On Tue, Nov 11, 2025 at 7:07 PM Kuniyuki Iwashima <kuniyu@google.com> wrote:
>
> On Mon, Nov 10, 2025 at 12:22 PM Cong Wang <xiyou.wangcong@gmail.com> wrote:
> >
> > On Thu, Nov 06, 2025 at 07:10:49AM +0000, Kuniyuki Iwashima wrote:
> > >  static int qfq_change_class(struct Qdisc *sch, u32 classid, u32 parentid,
> > >                           struct nlattr **tca, unsigned long *arg,
> > >                           struct netlink_ext_ack *extack)
> > > @@ -511,6 +541,10 @@ static int qfq_change_class(struct Qdisc *sch, u32 classid, u32 parentid,
> > >               new_agg = kzalloc(sizeof(*new_agg), GFP_KERNEL);
> > >               if (new_agg == NULL) {
> > >                       err = -ENOBUFS;
> > > +
> > > +                     if (existing)
> > > +                             goto delete_class;
> > > +
> > >                       gen_kill_estimator(&cl->rate_est);
> > >                       goto destroy_class;
> > >               }
> > > @@ -528,40 +562,14 @@ static int qfq_change_class(struct Qdisc *sch, u32 classid, u32 parentid,
> > >       *arg = (unsigned long)cl;
> > >       return 0;
> > >
> > > -destroy_class:
> > > -     qdisc_put(cl->qdisc);
> > > -     kfree(cl);
> > > +delete_class:
> > > +     qfq_delete_class(sch, (unsigned long)cl, extack);
> > >       return err;
> >
> > Is it better to just call qfq_delete_class() directly? Two reasons:
> > 1) It is only used by this code path
> > 2) It reads odd to place a 'return' above 'destroy_class' label below.
> >
> > And, what about the error patch of gen_new_estimator()? 'existing' could
> > be true for that case too, which I assume requires the same error
> > handling?
>
> Ah right, the path also needs qfq_delete_class().

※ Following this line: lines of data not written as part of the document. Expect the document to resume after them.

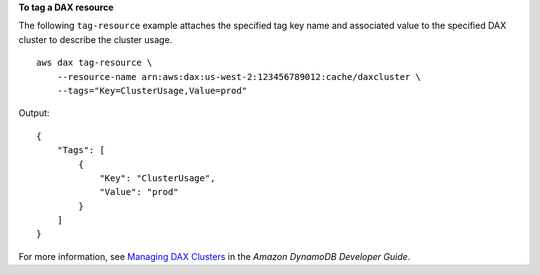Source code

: **To tag a DAX resource**

The following ``tag-resource`` example attaches the specified tag key name and associated value to the specified DAX cluster to describe the cluster usage. ::

    aws dax tag-resource \
        --resource-name arn:aws:dax:us-west-2:123456789012:cache/daxcluster \
        --tags="Key=ClusterUsage,Value=prod"

Output::

    {
        "Tags": [
            {
                "Key": "ClusterUsage",
                "Value": "prod"
            }
        ]
    }

For more information, see `Managing DAX Clusters <https://docs.aws.amazon.com/amazondynamodb/latest/developerguide/DAX.cluster-management.html#DAX.management.tagging>`__ in the *Amazon DynamoDB Developer Guide*.
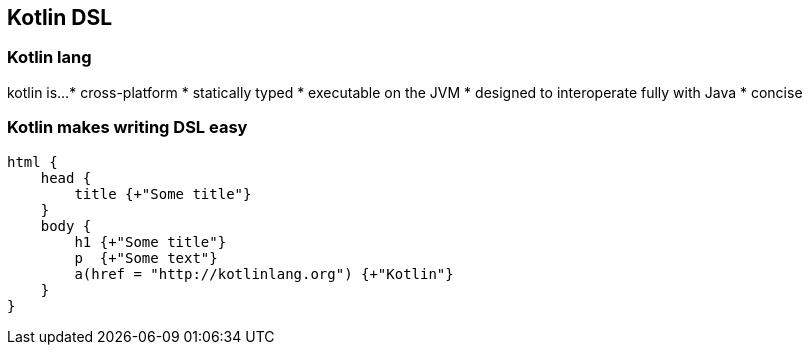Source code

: == Kotlin DSL

=== Kotlin lang

kotlin is...
* cross-platform
* statically typed
* executable on the JVM
* designed to interoperate fully with Java
* concise

=== Kotlin makes writing DSL easy

[source,kotlin]
----
html {
    head {
        title {+"Some title"}
    }
    body {
        h1 {+"Some title"}
        p  {+"Some text"}
        a(href = "http://kotlinlang.org") {+"Kotlin"}
    }
}
----

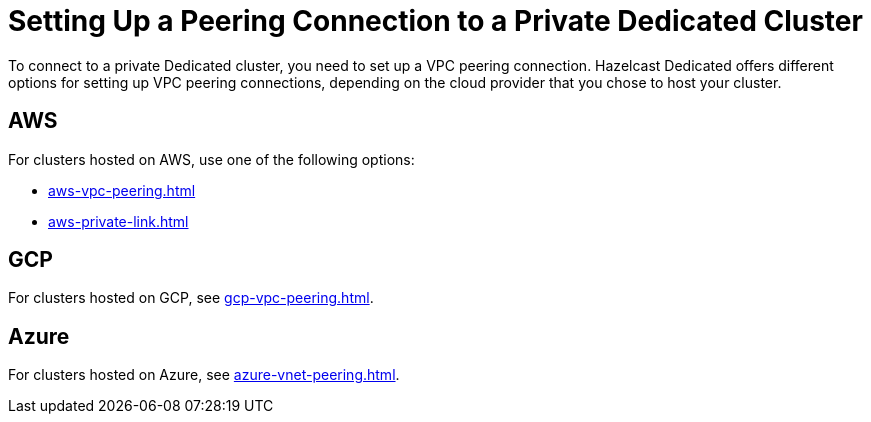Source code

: = Setting Up a Peering Connection to a Private Dedicated Cluster
:description: To connect to a private Dedicated cluster, you need to set up a VPC peering connection. Hazelcast Dedicated offers different options for setting up VPC peering connections, depending on the cloud provider that you chose to host your cluster.
:page-dedicated: true

{description}

== AWS

For clusters hosted on AWS, use one of the following options:

- xref:aws-vpc-peering.adoc[]
- xref:aws-private-link.adoc[]

== GCP

For clusters hosted on GCP, see xref:gcp-vpc-peering.adoc[].

== Azure

For clusters hosted on Azure, see xref:azure-vnet-peering.adoc[].
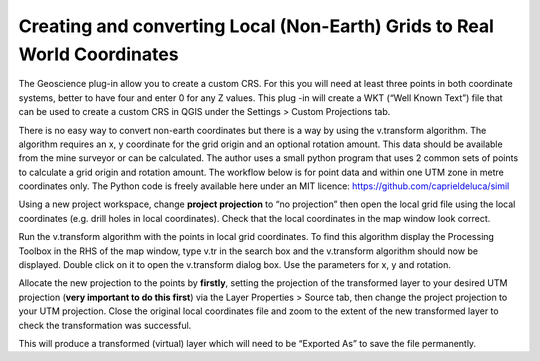 =========================================================================
Creating and converting Local (Non-Earth) Grids to Real World Coordinates
=========================================================================

The Geoscience plug-in allow you to create a custom CRS. For this you will need at least three points in both coordinate systems, better to have four and enter 0 for any Z values. This plug -in will create a WKT (“Well Known Text”) file that can be used to create a custom CRS in QGIS under the Settings > Custom Projections tab.

There is no easy way to convert non-earth coordinates but there is a way by using the v.transform algorithm. The algorithm requires an x, y coordinate for the grid origin and an optional rotation amount. This data should be available from the mine surveyor or can be calculated. The author uses a small python program that uses 2 common sets of points to calculate a grid origin and rotation amount. The workflow below is for point data and within one UTM zone in metre coordinates only. The Python code is freely available here under an MIT licence: https://github.com/caprieldeluca/simil

Using a new project workspace, change **project projection** to “no projection” then open the local grid file using the local coordinates (e.g. drill holes in local coordinates). Check that the local coordinates in the map window look correct.

Run the v.transform algorithm with the points in local grid coordinates. To find this algorithm display the Processing Toolbox in the RHS of the map window, type v.tr in the search box and the v.transform algorithm should now be displayed. Double click on it to open the v.transform dialog box. Use the parameters for x, y and rotation.

Allocate the new projection to the points by **firstly**, setting the projection of the transformed layer to your desired UTM projection (**very important to do this first**) via the Layer Properties > Source tab, then change the project projection to your UTM projection. Close the original local coordinates file and zoom to the extent of the new transformed layer to check the transformation was successful.

This will produce a transformed (virtual) layer which will need to be “Exported As” to save the file permanently.
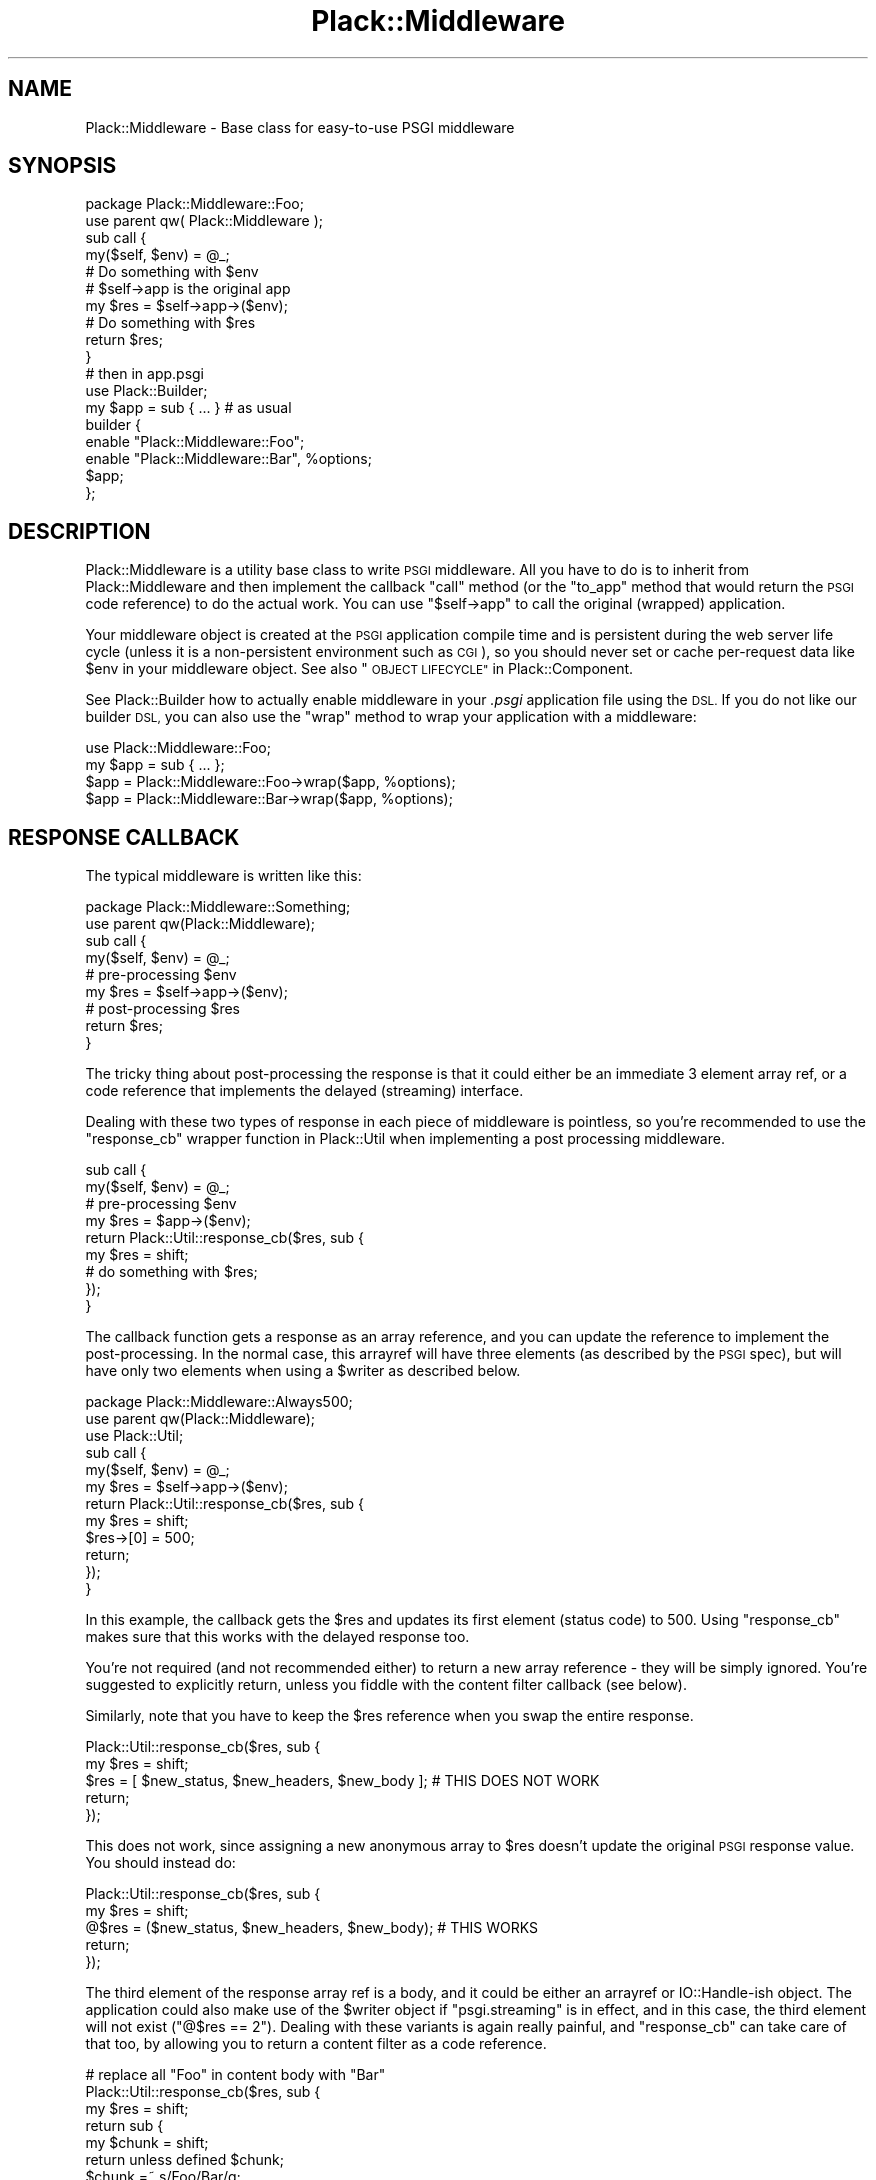.\" Automatically generated by Pod::Man 2.28 (Pod::Simple 3.28)
.\"
.\" Standard preamble:
.\" ========================================================================
.de Sp \" Vertical space (when we can't use .PP)
.if t .sp .5v
.if n .sp
..
.de Vb \" Begin verbatim text
.ft CW
.nf
.ne \\$1
..
.de Ve \" End verbatim text
.ft R
.fi
..
.\" Set up some character translations and predefined strings.  \*(-- will
.\" give an unbreakable dash, \*(PI will give pi, \*(L" will give a left
.\" double quote, and \*(R" will give a right double quote.  \*(C+ will
.\" give a nicer C++.  Capital omega is used to do unbreakable dashes and
.\" therefore won't be available.  \*(C` and \*(C' expand to `' in nroff,
.\" nothing in troff, for use with C<>.
.tr \(*W-
.ds C+ C\v'-.1v'\h'-1p'\s-2+\h'-1p'+\s0\v'.1v'\h'-1p'
.ie n \{\
.    ds -- \(*W-
.    ds PI pi
.    if (\n(.H=4u)&(1m=24u) .ds -- \(*W\h'-12u'\(*W\h'-12u'-\" diablo 10 pitch
.    if (\n(.H=4u)&(1m=20u) .ds -- \(*W\h'-12u'\(*W\h'-8u'-\"  diablo 12 pitch
.    ds L" ""
.    ds R" ""
.    ds C` ""
.    ds C' ""
'br\}
.el\{\
.    ds -- \|\(em\|
.    ds PI \(*p
.    ds L" ``
.    ds R" ''
.    ds C`
.    ds C'
'br\}
.\"
.\" Escape single quotes in literal strings from groff's Unicode transform.
.ie \n(.g .ds Aq \(aq
.el       .ds Aq '
.\"
.\" If the F register is turned on, we'll generate index entries on stderr for
.\" titles (.TH), headers (.SH), subsections (.SS), items (.Ip), and index
.\" entries marked with X<> in POD.  Of course, you'll have to process the
.\" output yourself in some meaningful fashion.
.\"
.\" Avoid warning from groff about undefined register 'F'.
.de IX
..
.nr rF 0
.if \n(.g .if rF .nr rF 1
.if (\n(rF:(\n(.g==0)) \{
.    if \nF \{
.        de IX
.        tm Index:\\$1\t\\n%\t"\\$2"
..
.        if !\nF==2 \{
.            nr % 0
.            nr F 2
.        \}
.    \}
.\}
.rr rF
.\"
.\" Accent mark definitions (@(#)ms.acc 1.5 88/02/08 SMI; from UCB 4.2).
.\" Fear.  Run.  Save yourself.  No user-serviceable parts.
.    \" fudge factors for nroff and troff
.if n \{\
.    ds #H 0
.    ds #V .8m
.    ds #F .3m
.    ds #[ \f1
.    ds #] \fP
.\}
.if t \{\
.    ds #H ((1u-(\\\\n(.fu%2u))*.13m)
.    ds #V .6m
.    ds #F 0
.    ds #[ \&
.    ds #] \&
.\}
.    \" simple accents for nroff and troff
.if n \{\
.    ds ' \&
.    ds ` \&
.    ds ^ \&
.    ds , \&
.    ds ~ ~
.    ds /
.\}
.if t \{\
.    ds ' \\k:\h'-(\\n(.wu*8/10-\*(#H)'\'\h"|\\n:u"
.    ds ` \\k:\h'-(\\n(.wu*8/10-\*(#H)'\`\h'|\\n:u'
.    ds ^ \\k:\h'-(\\n(.wu*10/11-\*(#H)'^\h'|\\n:u'
.    ds , \\k:\h'-(\\n(.wu*8/10)',\h'|\\n:u'
.    ds ~ \\k:\h'-(\\n(.wu-\*(#H-.1m)'~\h'|\\n:u'
.    ds / \\k:\h'-(\\n(.wu*8/10-\*(#H)'\z\(sl\h'|\\n:u'
.\}
.    \" troff and (daisy-wheel) nroff accents
.ds : \\k:\h'-(\\n(.wu*8/10-\*(#H+.1m+\*(#F)'\v'-\*(#V'\z.\h'.2m+\*(#F'.\h'|\\n:u'\v'\*(#V'
.ds 8 \h'\*(#H'\(*b\h'-\*(#H'
.ds o \\k:\h'-(\\n(.wu+\w'\(de'u-\*(#H)/2u'\v'-.3n'\*(#[\z\(de\v'.3n'\h'|\\n:u'\*(#]
.ds d- \h'\*(#H'\(pd\h'-\w'~'u'\v'-.25m'\f2\(hy\fP\v'.25m'\h'-\*(#H'
.ds D- D\\k:\h'-\w'D'u'\v'-.11m'\z\(hy\v'.11m'\h'|\\n:u'
.ds th \*(#[\v'.3m'\s+1I\s-1\v'-.3m'\h'-(\w'I'u*2/3)'\s-1o\s+1\*(#]
.ds Th \*(#[\s+2I\s-2\h'-\w'I'u*3/5'\v'-.3m'o\v'.3m'\*(#]
.ds ae a\h'-(\w'a'u*4/10)'e
.ds Ae A\h'-(\w'A'u*4/10)'E
.    \" corrections for vroff
.if v .ds ~ \\k:\h'-(\\n(.wu*9/10-\*(#H)'\s-2\u~\d\s+2\h'|\\n:u'
.if v .ds ^ \\k:\h'-(\\n(.wu*10/11-\*(#H)'\v'-.4m'^\v'.4m'\h'|\\n:u'
.    \" for low resolution devices (crt and lpr)
.if \n(.H>23 .if \n(.V>19 \
\{\
.    ds : e
.    ds 8 ss
.    ds o a
.    ds d- d\h'-1'\(ga
.    ds D- D\h'-1'\(hy
.    ds th \o'bp'
.    ds Th \o'LP'
.    ds ae ae
.    ds Ae AE
.\}
.rm #[ #] #H #V #F C
.\" ========================================================================
.\"
.IX Title "Plack::Middleware 3pm"
.TH Plack::Middleware 3pm "2016-09-29" "perl v5.20.2" "User Contributed Perl Documentation"
.\" For nroff, turn off justification.  Always turn off hyphenation; it makes
.\" way too many mistakes in technical documents.
.if n .ad l
.nh
.SH "NAME"
Plack::Middleware \- Base class for easy\-to\-use PSGI middleware
.SH "SYNOPSIS"
.IX Header "SYNOPSIS"
.Vb 2
\&  package Plack::Middleware::Foo;
\&  use parent qw( Plack::Middleware );
\&
\&  sub call {
\&      my($self, $env) = @_;
\&      # Do something with $env
\&
\&      # $self\->app is the original app
\&      my $res = $self\->app\->($env);
\&
\&      # Do something with $res
\&      return $res;
\&  }
\&
\&  # then in app.psgi
\&  use Plack::Builder;
\&
\&  my $app = sub { ... } # as usual
\&
\&  builder {
\&      enable "Plack::Middleware::Foo";
\&      enable "Plack::Middleware::Bar", %options;
\&      $app;
\&  };
.Ve
.SH "DESCRIPTION"
.IX Header "DESCRIPTION"
Plack::Middleware is a utility base class to write \s-1PSGI\s0
middleware. All you have to do is to inherit from Plack::Middleware
and then implement the callback \f(CW\*(C`call\*(C'\fR method (or the \f(CW\*(C`to_app\*(C'\fR method
that would return the \s-1PSGI\s0 code reference) to do the actual work. You
can use \f(CW\*(C`$self\->app\*(C'\fR to call the original (wrapped) application.
.PP
Your middleware object is created at the \s-1PSGI\s0 application compile time
and is persistent during the web server life cycle (unless it is a
non-persistent environment such as \s-1CGI\s0), so you should never set or
cache per-request data like \f(CW$env\fR in your middleware object. See
also \*(L"\s-1OBJECT LIFECYCLE\*(R"\s0 in Plack::Component.
.PP
See Plack::Builder how to actually enable middleware in your
\&\fI.psgi\fR application file using the \s-1DSL.\s0 If you do not like our
builder \s-1DSL,\s0 you can also use the \f(CW\*(C`wrap\*(C'\fR method to wrap your application
with a middleware:
.PP
.Vb 1
\&  use Plack::Middleware::Foo;
\&
\&  my $app = sub { ... };
\&  $app = Plack::Middleware::Foo\->wrap($app, %options);
\&  $app = Plack::Middleware::Bar\->wrap($app, %options);
.Ve
.SH "RESPONSE CALLBACK"
.IX Header "RESPONSE CALLBACK"
The typical middleware is written like this:
.PP
.Vb 2
\&  package Plack::Middleware::Something;
\&  use parent qw(Plack::Middleware);
\&
\&  sub call {
\&      my($self, $env) = @_;
\&      # pre\-processing $env
\&      my $res = $self\->app\->($env);
\&      # post\-processing $res
\&      return $res;
\&  }
.Ve
.PP
The tricky thing about post-processing the response is that it could
either be an immediate 3 element array ref, or a code reference that
implements the delayed (streaming) interface.
.PP
Dealing with these two types of response in each piece of middleware
is pointless, so you're recommended to use the \f(CW\*(C`response_cb\*(C'\fR wrapper
function in Plack::Util when implementing a post processing
middleware.
.PP
.Vb 4
\&  sub call {
\&      my($self, $env) = @_;
\&      # pre\-processing $env
\&      my $res = $app\->($env);
\&
\&      return Plack::Util::response_cb($res, sub {
\&          my $res = shift;
\&          # do something with $res;
\&      });
\&  }
.Ve
.PP
The callback function gets a response as an array reference, and you can
update the reference to implement the post-processing. In the normal
case, this arrayref will have three elements (as described by the \s-1PSGI\s0
spec), but will have only two elements when using a \f(CW$writer\fR as
described below.
.PP
.Vb 3
\&  package Plack::Middleware::Always500;
\&  use parent qw(Plack::Middleware);
\&  use Plack::Util;
\&
\&  sub call {
\&      my($self, $env) = @_;
\&      my $res  = $self\->app\->($env);
\&      return Plack::Util::response_cb($res, sub {
\&          my $res = shift;
\&          $res\->[0] = 500;
\&          return;
\&      });
\&  }
.Ve
.PP
In this example, the callback gets the \f(CW$res\fR and updates its first
element (status code) to 500. Using \f(CW\*(C`response_cb\*(C'\fR makes sure that
this works with the delayed response too.
.PP
You're not required (and not recommended either) to return a new array
reference \- they will be simply ignored. You're suggested to
explicitly return, unless you fiddle with the content filter callback
(see below).
.PP
Similarly, note that you have to keep the \f(CW$res\fR reference when you
swap the entire response.
.PP
.Vb 5
\&  Plack::Util::response_cb($res, sub {
\&      my $res = shift;
\&      $res = [ $new_status, $new_headers, $new_body ]; # THIS DOES NOT WORK
\&      return;
\&  });
.Ve
.PP
This does not work, since assigning a new anonymous array to \f(CW$res\fR
doesn't update the original \s-1PSGI\s0 response value. You should instead
do:
.PP
.Vb 5
\&  Plack::Util::response_cb($res, sub {
\&      my $res = shift;
\&      @$res = ($new_status, $new_headers, $new_body); # THIS WORKS
\&      return;
\&  });
.Ve
.PP
The third element of the response array ref is a body, and it could
be either an arrayref or IO::Handle\-ish object. The application could
also make use of the \f(CW$writer\fR object if \f(CW\*(C`psgi.streaming\*(C'\fR is in
effect, and in this case, the third element will not exist
(\f(CW\*(C`@$res == 2\*(C'\fR). Dealing with these variants is again really painful,
and \f(CW\*(C`response_cb\*(C'\fR can take care of that too, by allowing you to return
a content filter as a code reference.
.PP
.Vb 10
\&  # replace all "Foo" in content body with "Bar"
\&  Plack::Util::response_cb($res, sub {
\&      my $res = shift;
\&      return sub {
\&          my $chunk = shift;
\&          return unless defined $chunk;
\&          $chunk =~ s/Foo/Bar/g;
\&          return $chunk;
\&      }
\&  });
.Ve
.PP
The callback takes one argument \f(CW$chunk\fR and your callback is
expected to return the updated chunk. If the given \f(CW$chunk\fR is undef,
it means the stream has reached the end, so your callback should also
return undef, or return the final chunk and return undef when called
next time.
.SH "SEE ALSO"
.IX Header "SEE ALSO"
Plack Plack::Builder Plack::Component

Oh no.  Just to be sure, I assume you meant
gen_replace_estimator() (and gen_new_estimator() in it), right ?
Otherwise 'existing' can't be true for the other gen_new_estimator().

In case gen_replace_estimator () fails, we just return an error
without destroying the existing one because we can still use it
without reverting gen_replace_estimator().

So I think we don't need extra error handling for that case.